Schöne Bescherung
Die Regierung wird nicht müde, den Corona-impfstoff als die große Erlösung zu preisen. Hoffentlich beschert uns die Politik nicht vorher noch einen dritten Lockdown.
In knapp vier Wochen ist Weihnachten, und keiner weiß genau, wie das Familienfest, die Winterferien, Silvester heuer ablaufen werden. Nicht, weil die Regierung planund konzeptlos vor sich hin werkeln würde, sondern weil das Virus mit uns Schlitten fährt. Ein Blick über die Landesgrenzen genügt: Fast ganz Europa ist im Lockdown, die einen mehr, die anderen weniger.

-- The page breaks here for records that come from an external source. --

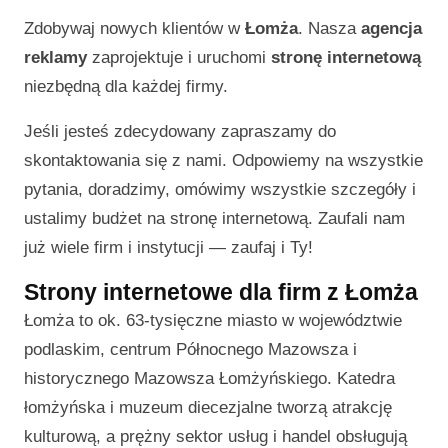
Zdobywaj nowych klientów w
Łomża
. Nasza
agencja
reklamy
zaprojektuje i uruchomi
stronę internetową
niezbędną dla każdej firmy.
Jeśli jesteś zdecydowany zapraszamy do
skontaktowania się z nami. Odpowiemy na wszystkie
pytania, doradzimy, omówimy wszystkie szczegóły i
ustalimy budżet na stronę internetową. Zaufali nam
już wiele firm i instytucji — zaufaj i Ty!
Strony internetowe dla firm z Łomża
Łomża to ok. 63-tysięczne miasto w województwie
podlaskim, centrum Północnego Mazowsza i
historycznego Mazowsza Łomżyńskiego. Katedra
łomżyńska i muzeum diecezjalne tworzą atrakcję
kulturową, a prężny sektor usług i handel obsługują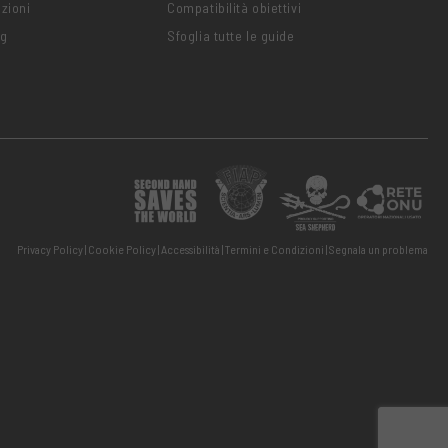
zioni
Compatibilità obiettivi
ng
Sfoglia tutte le guide
Privacy Policy
Cookie Policy
Accessibilità
Termini e Condizioni
Segnala un problema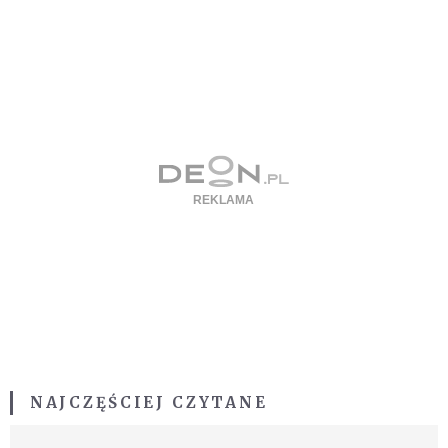
NAJCZĘŚCIEJ CZYTANE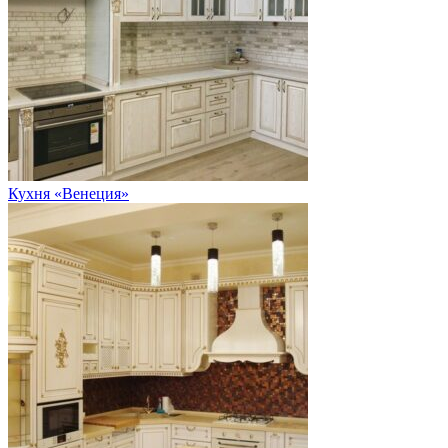
Кухня «Венеция»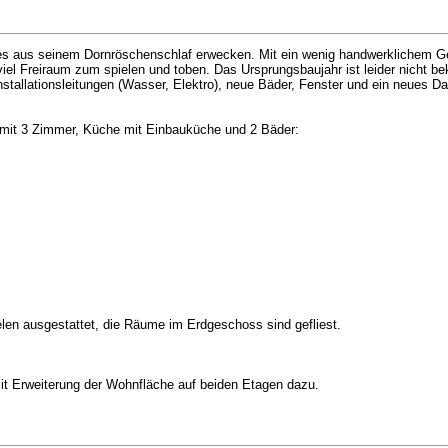
 es aus seinem Dornröschenschlaf erwecken. Mit ein wenig handwerklichem Ge
el Freiraum zum spielen und toben. Das Ursprungsbaujahr ist leider nicht be
stallationsleitungen (Wasser, Elektro), neue Bäder, Fenster und ein neues D
 mit 3 Zimmer, Küche mit Einbauküche und 2 Bäder:
en ausgestattet, die Räume im Erdgeschoss sind gefliest.
it Erweiterung der Wohnfläche auf beiden Etagen dazu.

Am Mittwoch will das „virologische Quartett“Lockerungen verkünden, doch die hohen Infektionszahlen könnten der Regierung einen Strich durch die Rechnung machen. Geplant ist, dass die Schulen (vordringlichster Wunsch der Grünen) und der Handel (vordringlichster Wunsch der ÖVP) am 7. Dezember aufsperren, die Ausgangsbeschränkungen sollen auf die Nachtstunden beschränkt bleiben. Doch was ist, wenn die Kurve der Neuinfektionen weiterhin so langsam nach unten geht? Corona grassiert derzeit im Süden Österreichs, die neuen Hotspots sind Kärnten, Osttirol, der Bezirk Tamsweg.
Bundeskanzler Kurz und Gesundheitsminister Anschober versuchen der Bevölkerung mit dem Hinweis auf die baldigen Impfungen („Gamechanger“) Mut einzuflößen, doch das wird kaum reichen, um das Land durch den Winter zu tragen. Der Grat, über den man bei den geplanten Lockerungen geht, ist ein schmaler: Bei einer zu raschen Öffnung stünde den Österreichern vor der ersehnten Impfung noch ein dritter Lockdown ins Haus. Alles Hysterie? Na ja, in diesen Wochen sterben in Österreich täglich im Durchschnitt 100 Menschen an Corona, die Intensivstationen sind ausgelastet, Operationen werden verschoben.
Vor diesem Hintergrund scheint das Gerangel um die Öffnung der alpinen Winterskiorte zwischen Kurz auf der einen Seite, Macron, Merkel, Conte, Söder auf der anderen Seite eine neue Wendung zu nehmen. In Regierungskreisen wird nicht mehr ausgeschlossen, dass die Skipisten zwar aufsperren, die Hotels aber zu bleiben – nicht aus Vernunft, sondern aus wirtschaftlichen Erwägungen. In Tirol, Vorarlberg, Teilen Salzburgs stammen 80 und mehr Prozent der Gäste aus dem Ausland. Wenn Deutsche, Niederländer, Briten, Skandinavier ausblieben, weil bei der Rückkehr in die Heimat die Quarantäne droht, kann man gleich alles zu lassen. Fixkostenzuschuss und Kurzarbeit federn bei den Hotels das Schlimmste ab. och ist die Geschichte nicht geschrieben, ob die Regierung den zweiten Lockdown nicht zu spät verordnet hat und sich angesichts der aktuellen Corona-rekordzahlen den Vorwurf der Fahrlässigkeit gefallen lassen muss. In jedem Fall kann es nicht sein, dass sich die Regierung wie beim ersten Lockdown als Europas Musterschüler feiern lässt, aber jetzt, wenn die Lage ernst ist, den Landeshauptleuten, den Gesundheitsbehörden (wegen der fehlenden Contact Tracer), den Menschen, die den Hausverstand nicht einschalten, die Schuld in die Schuhe geschoben wird.